We were diversifying our experience, even then. Now COVID has pushed us to diversify it even further with an ElasticON experience that is for everyone, available in every geography, and broadcast in every timezone. Silver linings, I suppose. I know we all wish that we could meet face to face instead of being holed up in our cities and homes, but as we began to plan, it became abundantly clear to me that we couldn’t just talk about what we’re working on, but how we believe that work should take place. Now, more than ever, when you’re given a platform, no matter how big or small that platform is, to choose not to use it to advance a more just and equitable world is naive at best, negligent in the middle, and harmful at worst. Change is a rising tide, but groundswell never happens by accident: it is because we commit our voices and our hearts to making a more just workplace. Martin Luther King Jr. once spoke about the moral arc of the universe, and how it bends towards justice, but it’s humans who do the work of the bending.

It’s clear to me that the best moment the tech community had to resolve the industry’s diversity issues would have been decades ago; the next best moment is right now. So often we talk about these things in the macro, but lately, what’s been top of mind for me is the fact that individuals have more power than they ever could have imagined: that when one of us speaks up for a more just workplace, those words have a ripple effect that carries forward.

This year, we sought out folks who have used their voices in that way. At ElasticON Global we brought together a group of leaders with diverse backgrounds and experiences for a panel discussion on power and privilege in technology, moderated by our very own Karen Penn, principal of diversity, equity, and inclusion (DEI) and Elastic Cares. The panel included:

  • Anjuan Simmons: Author, Speaker, and Engineering Coach, Help Scout
  • Heather Savory: Non-executive Director and Business Advisor, UK Parliament's Information Authority
  • Madhura Chopda: Director of Engineering, SIEM, Elastic
  • Gary Smyth: VP, Cloud Inside Sales, Elastic

Each of these folks spoke to their personal experiences of encountering bias and discrimination in the workplace, and shared their own approaches to overcoming these obstacles.

I think Anjuan said it best in his closing remarks:

DEI work asks us to do something that no other parts of our jobs require: change society to make it better. This requires pushing back against the systematic ways that women, LGBTQ people, Black people, and so many other groups have been excluded from the immense wealth generated by the tech industry. However, I think everyone on this panel and watching us wants to make our mark in tech. That could be through some novel technology or process, but everything we work on today will be discontinued and have no users. I know that’s true of the software I wrote when I entered the industry almost 25 years ago. However, the people who invested in me all those years ago left a lasting impression that’s still with me today. I think the DEI is a great way to create an impact that lasts a lifetime. You can leave a mark that echoes through history.

Check out the recording to learn more about how you can help turn the tide.
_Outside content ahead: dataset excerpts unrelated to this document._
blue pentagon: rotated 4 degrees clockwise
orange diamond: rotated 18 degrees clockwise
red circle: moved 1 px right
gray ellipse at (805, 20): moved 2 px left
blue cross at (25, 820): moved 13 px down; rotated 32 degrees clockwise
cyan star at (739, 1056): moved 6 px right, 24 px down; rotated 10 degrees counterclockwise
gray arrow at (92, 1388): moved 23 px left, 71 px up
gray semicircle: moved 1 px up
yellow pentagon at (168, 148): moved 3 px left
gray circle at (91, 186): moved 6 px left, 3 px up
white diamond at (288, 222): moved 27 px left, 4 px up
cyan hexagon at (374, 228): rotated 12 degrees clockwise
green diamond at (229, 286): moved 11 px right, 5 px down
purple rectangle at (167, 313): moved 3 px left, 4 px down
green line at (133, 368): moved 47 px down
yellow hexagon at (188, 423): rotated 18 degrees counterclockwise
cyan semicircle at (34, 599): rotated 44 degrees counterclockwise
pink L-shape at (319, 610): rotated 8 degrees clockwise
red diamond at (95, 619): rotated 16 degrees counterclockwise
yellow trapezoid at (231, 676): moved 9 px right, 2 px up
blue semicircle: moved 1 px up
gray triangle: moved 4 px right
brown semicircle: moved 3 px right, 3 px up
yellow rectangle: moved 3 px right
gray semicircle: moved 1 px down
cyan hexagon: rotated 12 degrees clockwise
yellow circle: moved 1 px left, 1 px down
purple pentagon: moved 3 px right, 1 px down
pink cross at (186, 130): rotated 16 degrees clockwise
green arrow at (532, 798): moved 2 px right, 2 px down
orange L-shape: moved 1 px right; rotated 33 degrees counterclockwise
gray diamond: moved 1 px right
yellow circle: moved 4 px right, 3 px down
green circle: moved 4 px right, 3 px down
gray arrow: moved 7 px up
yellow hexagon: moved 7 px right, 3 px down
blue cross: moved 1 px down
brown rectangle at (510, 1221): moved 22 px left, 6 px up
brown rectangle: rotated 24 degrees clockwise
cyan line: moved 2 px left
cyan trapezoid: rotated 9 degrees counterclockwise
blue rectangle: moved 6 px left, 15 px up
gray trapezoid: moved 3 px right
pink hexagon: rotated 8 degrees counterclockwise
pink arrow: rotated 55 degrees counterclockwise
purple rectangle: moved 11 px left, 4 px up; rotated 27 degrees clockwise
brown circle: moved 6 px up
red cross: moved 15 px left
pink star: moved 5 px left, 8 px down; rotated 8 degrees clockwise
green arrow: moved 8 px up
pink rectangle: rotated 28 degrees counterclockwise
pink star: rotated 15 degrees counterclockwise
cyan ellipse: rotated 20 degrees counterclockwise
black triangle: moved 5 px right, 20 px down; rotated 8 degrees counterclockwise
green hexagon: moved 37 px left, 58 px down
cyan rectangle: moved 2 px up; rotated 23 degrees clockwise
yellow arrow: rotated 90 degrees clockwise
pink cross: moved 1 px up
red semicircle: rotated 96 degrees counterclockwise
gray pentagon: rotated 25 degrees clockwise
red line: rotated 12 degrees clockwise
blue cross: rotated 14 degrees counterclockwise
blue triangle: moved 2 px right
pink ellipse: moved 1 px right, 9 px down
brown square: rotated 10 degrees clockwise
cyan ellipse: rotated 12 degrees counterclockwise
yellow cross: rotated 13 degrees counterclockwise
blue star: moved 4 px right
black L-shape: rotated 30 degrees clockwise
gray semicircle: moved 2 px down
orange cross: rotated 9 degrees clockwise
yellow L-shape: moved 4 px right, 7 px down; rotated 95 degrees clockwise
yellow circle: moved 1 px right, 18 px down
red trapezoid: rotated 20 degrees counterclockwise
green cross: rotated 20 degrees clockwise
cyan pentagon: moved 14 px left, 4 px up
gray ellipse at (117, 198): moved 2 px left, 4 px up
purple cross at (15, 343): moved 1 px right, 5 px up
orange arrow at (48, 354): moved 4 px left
I want to leave you with a final thought. One of my favorite books is Cloud Atlas by David Mitchell. I won’t spoil it for any of you, but a character in the book pursuing the cause of equality is challenged by a cynic who is striving to preserve the status quo. Anyway, back to this character. He is told that his life and the effort he will make to pursue justice amounts to no more than one drop in a limitless ocean. In response, he says:

“Yet what is any ocean but a multitude of drops?”

I reflected earlier on how exhausting it feels to engage against what feels like insurmountable odds, but we must remember: change is a rising tide. We are more powerful than we know: like Anjuan said, our influence goes further than we can imagine.